AbortController

Med

AbortController provides a standard mechanism to cancel asynchronous operations. It creates an AbortSignal that can be passed to fetch, event listeners, and custom async functions. This pattern is essential for preventing memory leaks in React useEffect, implementing request timeouts, and cancelling stale API calls.

Interactive Visualization

DOM Events

document>
body>
div>
button
Phase: Capture
Event travels DOWN from document to target

Key Points

  • AbortController creates a signal; calling controller.abort() triggers cancellation
  • Fetch accepts a signal option — aborting throws an AbortError that must be caught
  • AbortSignal.timeout(ms) creates a signal that auto-aborts after a duration
  • AbortSignal.any([signal1, signal2]) combines multiple signals — first abort wins
  • Event listeners accept a signal option for automatic removal on abort
  • Essential in React useEffect cleanup to prevent state updates on unmounted components

Code Examples

Aborting a Fetch Request

const controller = new AbortController()

fetch('https://api.example.com/data', {
  signal: controller.signal,
})
  .then(res => res.json())
  .then(data => console.log(data))
  .catch(err => {
    if (err.name === 'AbortError') {
      console.log('Request was cancelled')
    } else {
      console.error('Fetch failed:', err)
    }
  })

setTimeout(() => controller.abort(), 100)

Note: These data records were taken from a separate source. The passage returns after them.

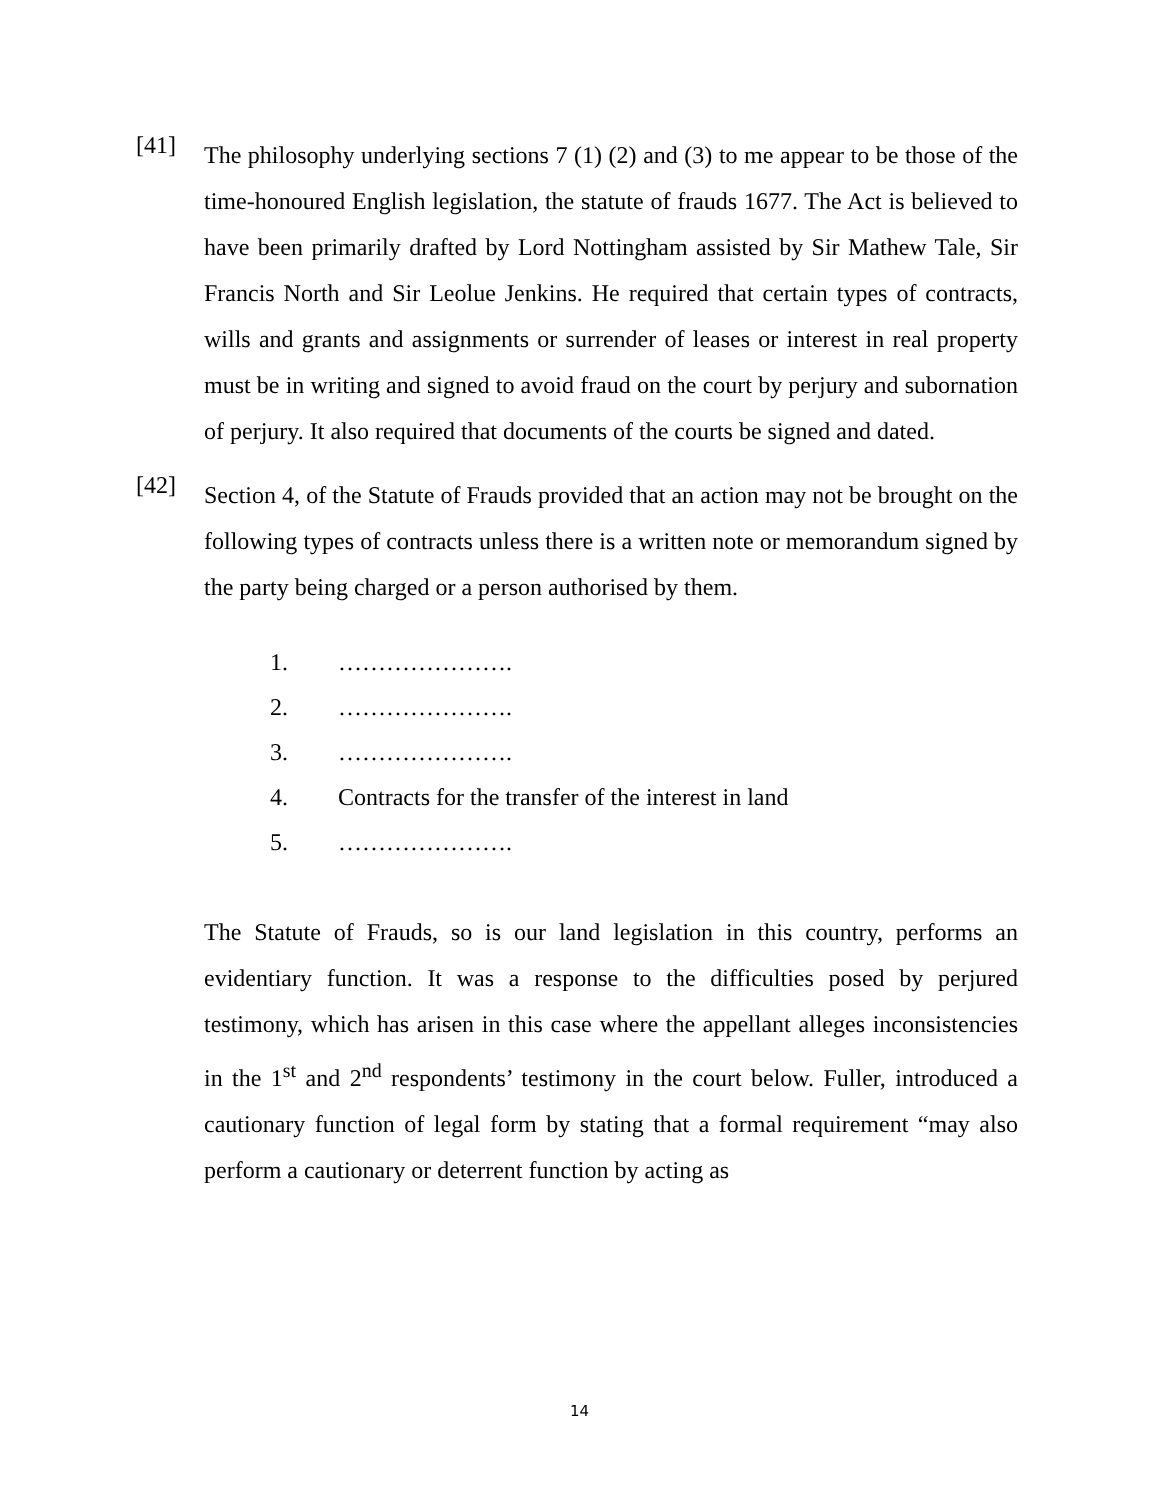[41]
The philosophy underlying sections 7 (1) (2) and (3) to me appear to be those of the time-honoured English legislation, the statute of frauds 1677. The Act is believed to have been primarily drafted by Lord Nottingham assisted by Sir Mathew Tale, Sir Francis North and Sir Leolue Jenkins. He required that certain types of contracts, wills and grants and assignments or surrender of leases or interest in real property must be in writing and signed to avoid fraud on the court by perjury and subornation of perjury. It also required that documents of the courts be signed and dated.
[42]
Section 4, of the Statute of Frauds provided that an action may not be brought on the following types of contracts unless there is a written note or memorandum signed by the party being charged or a person authorised by them.
1. ………………….
2. ………………….
3. ………………….
4. Contracts for the transfer of the interest in land
5. ………………….
The Statute of Frauds, so is our land legislation in this country, performs an evidentiary function. It was a response to the difficulties posed by perjured testimony, which has arisen in this case where the appellant alleges inconsistencies in the 1<sup>st</sup> and 2<sup>nd</sup> respondents’ testimony in the court below. Fuller, introduced a cautionary function of legal form by stating that a formal requirement “may also perform a cautionary or deterrent function by acting as
14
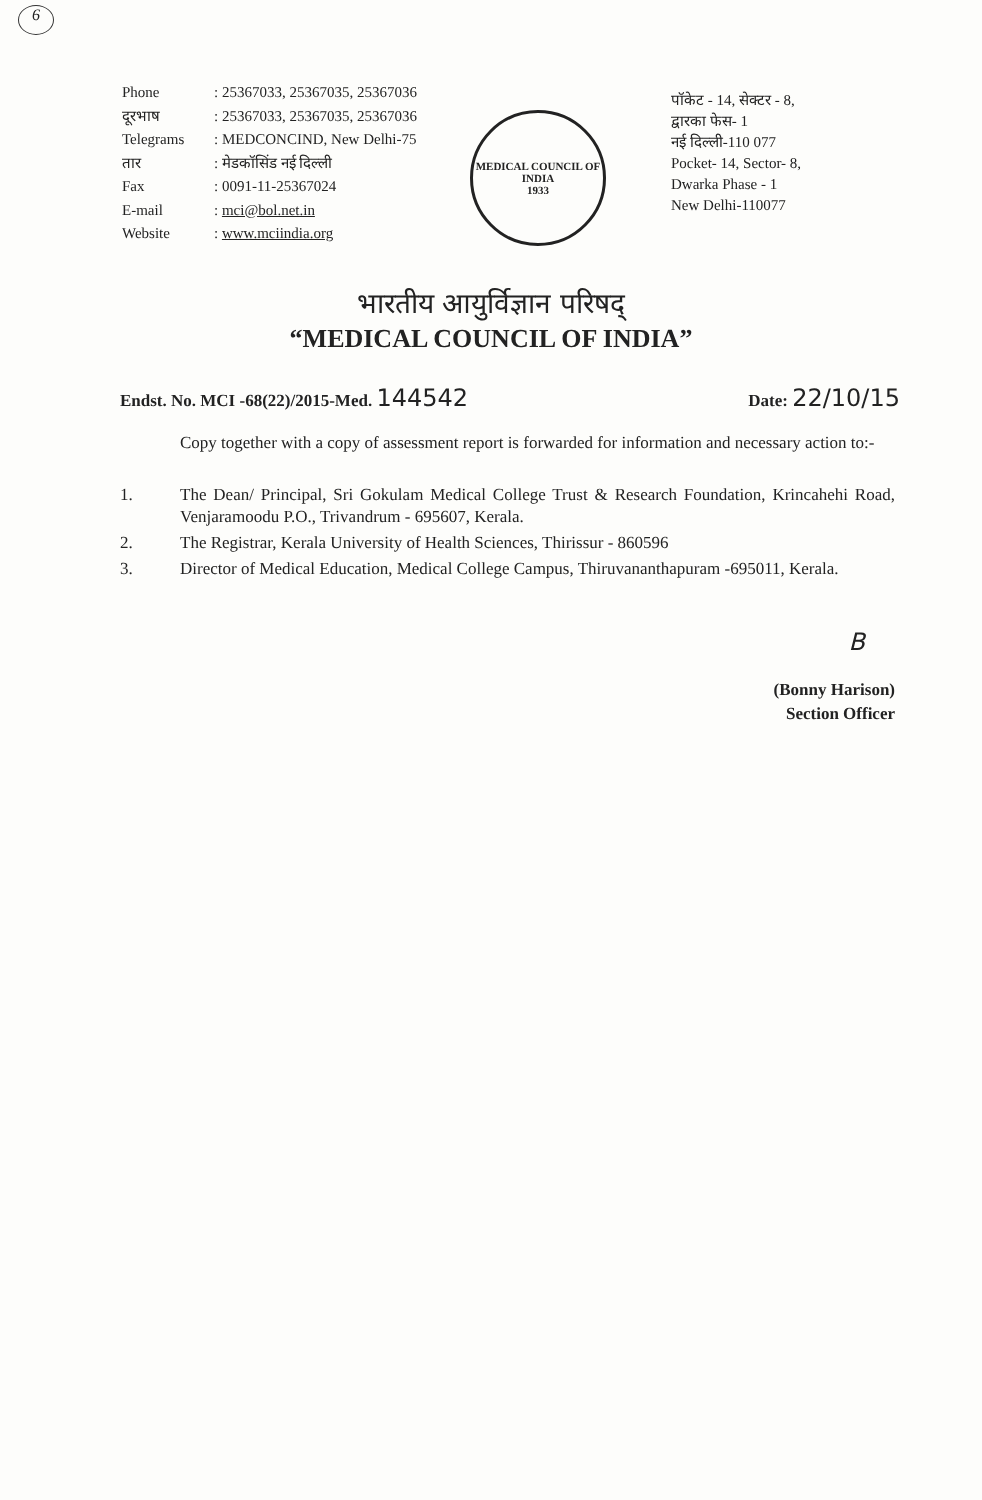6
| Phone | : 25367033, 25367035, 25367036 |
| दूरभाष | : 25367033, 25367035, 25367036 |
| Telegrams | : MEDCONCIND, New Delhi-75 |
| तार | : मेडकॉसिंड नई दिल्ली |
| Fax | : 0091-11-25367024 |
| E-mail | : mci@bol.net.in |
| Website | : www.mciindia.org |
MEDICAL COUNCIL OF INDIA
1933
पॉकेट - 14, सेक्टर - 8,
द्वारका फेस- 1
नई दिल्ली-110 077
Pocket- 14, Sector- 8,
Dwarka Phase - 1
New Delhi-110077
भारतीय आयुर्विज्ञान परिषद्
“MEDICAL COUNCIL OF INDIA”
Endst. No. MCI -68(22)/2015-Med. 144542
Date: 22/10/15
Copy together with a copy of assessment report is forwarded for information and necessary action to:-
1. The Dean/ Principal, Sri Gokulam Medical College Trust & Research Foundation, Krincahehi Road, Venjaramoodu P.O., Trivandrum - 695607, Kerala.
2. The Registrar, Kerala University of Health Sciences, Thirissur - 860596
3. Director of Medical Education, Medical College Campus, Thiruvananthapuram -695011, Kerala.
B
(Bonny Harison)
Section Officer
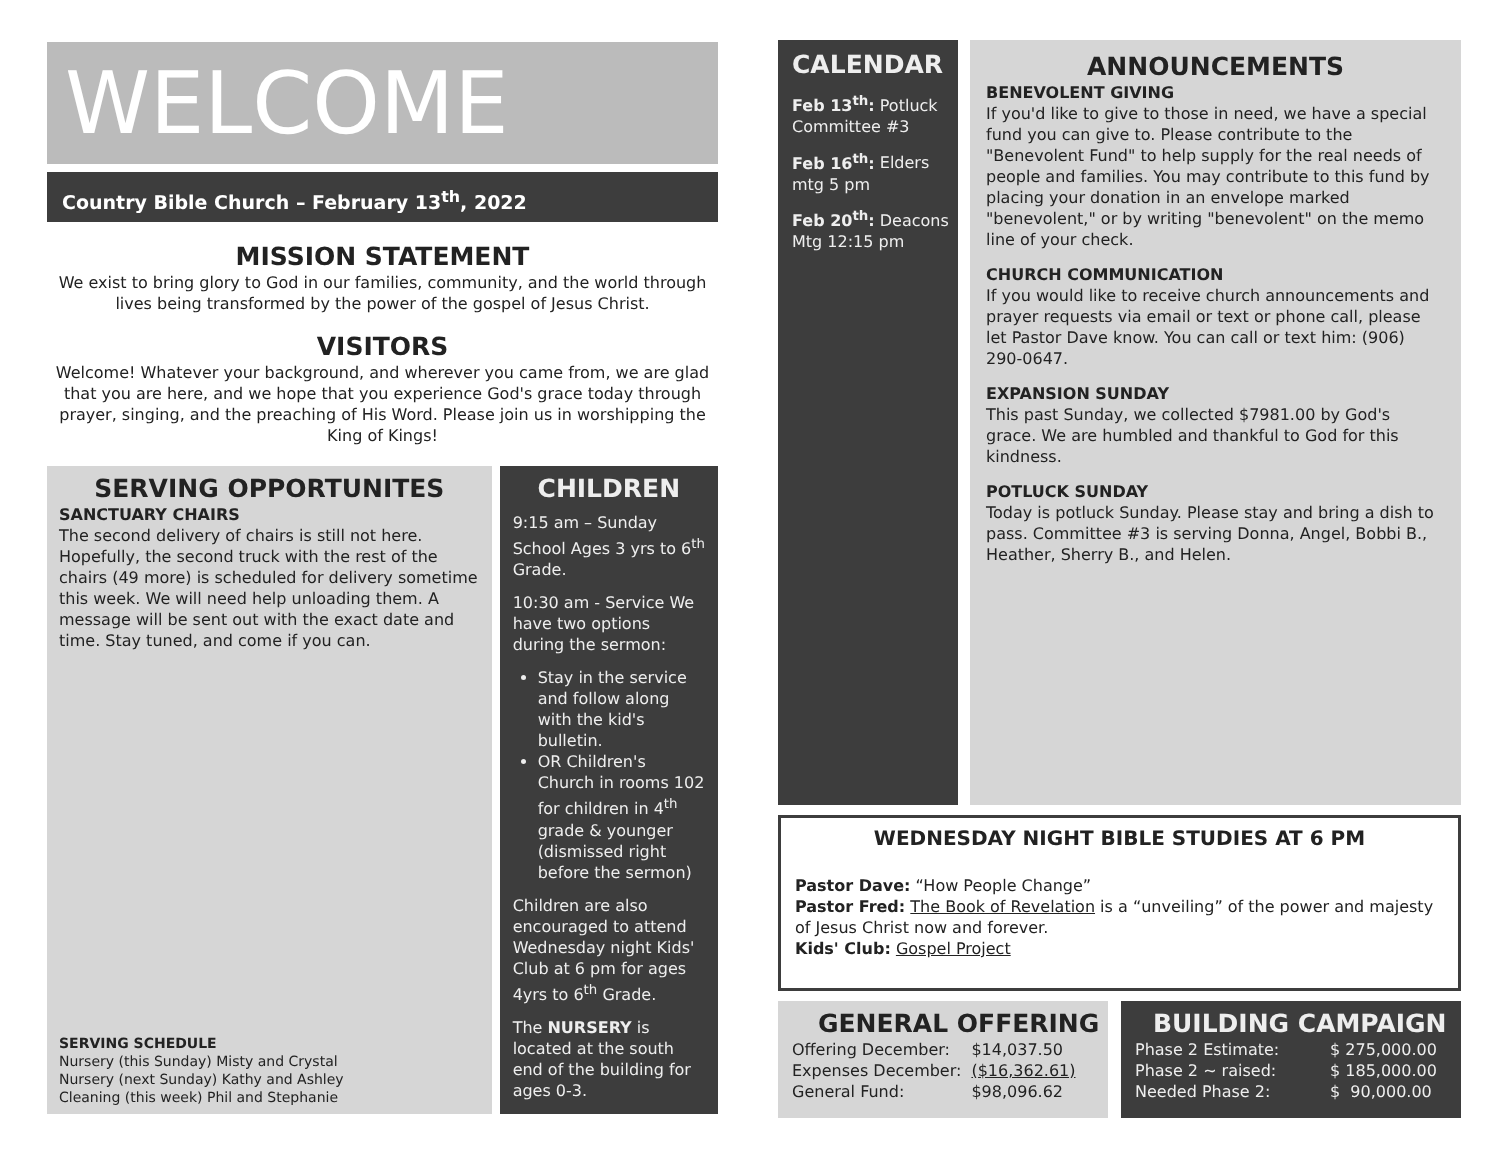WELCOME
Country Bible Church – February 13<sup>th</sup>, 2022
MISSION STATEMENT
We exist to bring glory to God in our families, community, and the world through lives being transformed by the power of the gospel of Jesus Christ.
VISITORS
Welcome! Whatever your background, and wherever you came from, we are glad that you are here, and we hope that you experience God's grace today through prayer, singing, and the preaching of His Word. Please join us in worshipping the King of Kings!
SERVING OPPORTUNITES
SANCTUARY CHAIRS
The second delivery of chairs is still not here. Hopefully, the second truck with the rest of the chairs (49 more) is scheduled for delivery sometime this week. We will need help unloading them. A message will be sent out with the exact date and time. Stay tuned, and come if you can.
SERVING SCHEDULE
Nursery (this Sunday) Misty and Crystal
Nursery (next Sunday) Kathy and Ashley
Cleaning (this week) Phil and Stephanie
CHILDREN
9:15 am – Sunday School Ages 3 yrs to 6<sup>th</sup> Grade.
10:30 am - Service We have two options during the sermon:
Stay in the service and follow along with the kid's bulletin.
OR Children's Church in rooms 102 for children in 4<sup>th</sup> grade & younger (dismissed right before the sermon)
Children are also encouraged to attend Wednesday night Kids' Club at 6 pm for ages 4yrs to 6<sup>th</sup> Grade.
The NURSERY is located at the south end of the building for ages 0-3.
CALENDAR
Feb 13<sup>th</sup>: Potluck Committee #3
Feb 16<sup>th</sup>: Elders mtg 5 pm
Feb 20<sup>th</sup>: Deacons Mtg 12:15 pm
ANNOUNCEMENTS
BENEVOLENT GIVING
If you'd like to give to those in need, we have a special fund you can give to. Please contribute to the "Benevolent Fund" to help supply for the real needs of people and families. You may contribute to this fund by placing your donation in an envelope marked "benevolent," or by writing "benevolent" on the memo line of your check.
CHURCH COMMUNICATION
If you would like to receive church announcements and prayer requests via email or text or phone call, please let Pastor Dave know. You can call or text him: (906) 290-0647.
EXPANSION SUNDAY
This past Sunday, we collected $7981.00 by God's grace. We are humbled and thankful to God for this kindness.
POTLUCK SUNDAY
Today is potluck Sunday. Please stay and bring a dish to pass. Committee #3 is serving Donna, Angel, Bobbi B., Heather, Sherry B., and Helen.
WEDNESDAY NIGHT BIBLE STUDIES AT 6 PM
Pastor Dave: “How People Change”
Pastor Fred: The Book of Revelation is a “unveiling” of the power and majesty of Jesus Christ now and forever.
Kids' Club: Gospel Project
GENERAL OFFERING
| Offering December: | $14,037.50 |
| Expenses December: | ($16,362.61) |
| General Fund: | $98,096.62 |
BUILDING CAMPAIGN
| Phase 2 Estimate: | $ 275,000.00 |
| Phase 2 ~ raised: | $ 185,000.00 |
| Needed Phase 2: | $ 90,000.00 |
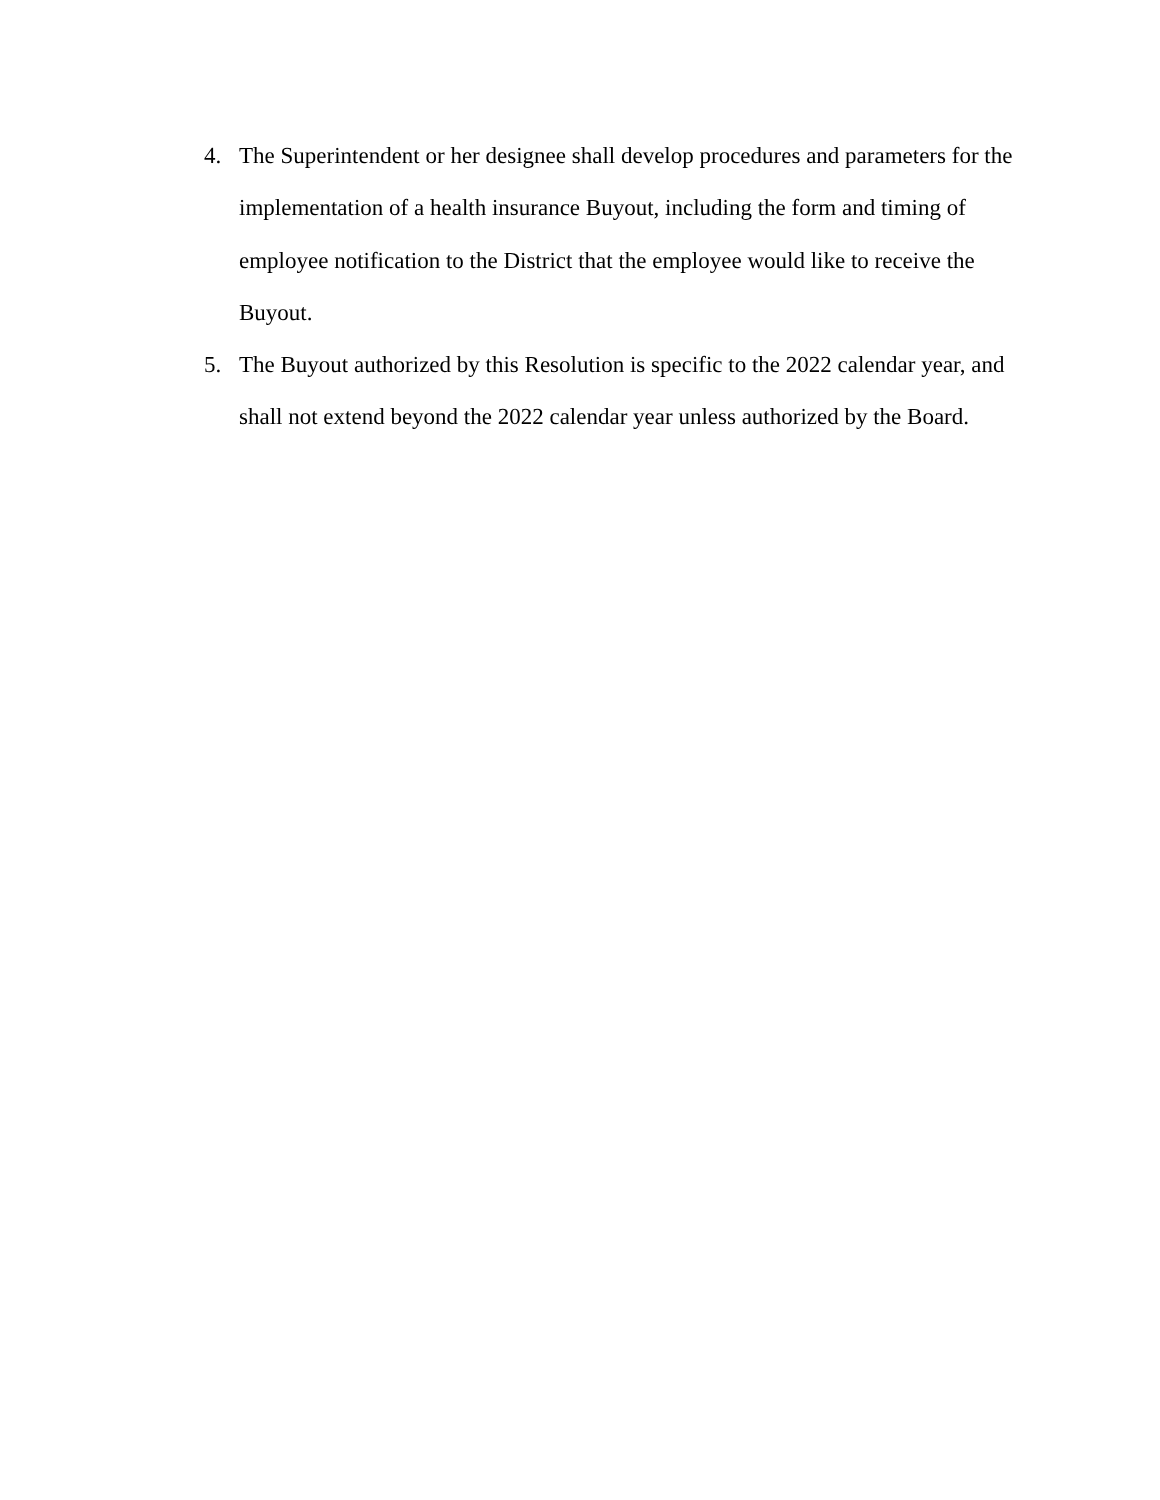4. The Superintendent or her designee shall develop procedures and parameters for the implementation of a health insurance Buyout, including the form and timing of employee notification to the District that the employee would like to receive the Buyout.
5. The Buyout authorized by this Resolution is specific to the 2022 calendar year, and shall not extend beyond the 2022 calendar year unless authorized by the Board.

The signal is passed to fetch. When abort() is called, fetch rejects with an AbortError.

Timeout with AbortSignal.timeout

async function fetchWithTimeout(url, timeoutMs) {
  try {
    const response = await fetch(url, {
      signal: AbortSignal.timeout(timeoutMs),
    })
    return await response.json()
  } catch (err) {
    if (err.name === 'TimeoutError') {
      console.log('Request timed out')
    } else if (err.name === 'AbortError') {
      console.log('Request was aborted')
    } else {
      throw err
    }
  }
}

fetchWithTimeout('https://api.example.com/slow', 5000)

AbortSignal.timeout() auto-aborts after the specified duration. The error is a TimeoutError.

React useEffect Cleanup Pattern

function UserProfile({ userId }) {
  const [user, setUser] = useState(null)

  useEffect(() => {
    const controller = new AbortController()

    async function loadUser() {
      try {
        const res = await fetch('/api/users/' + userId, {
          signal: controller.signal,
        })
        const data = await res.json()
        setUser(data)
      } catch (err) {
        if (err.name !== 'AbortError') {
          console.error('Failed to load user:', err)
        }
      }
    }

    loadUser()
    return () => controller.abort()
  }, [userId])
}

The cleanup function aborts in-flight requests, preventing state updates on unmounted components.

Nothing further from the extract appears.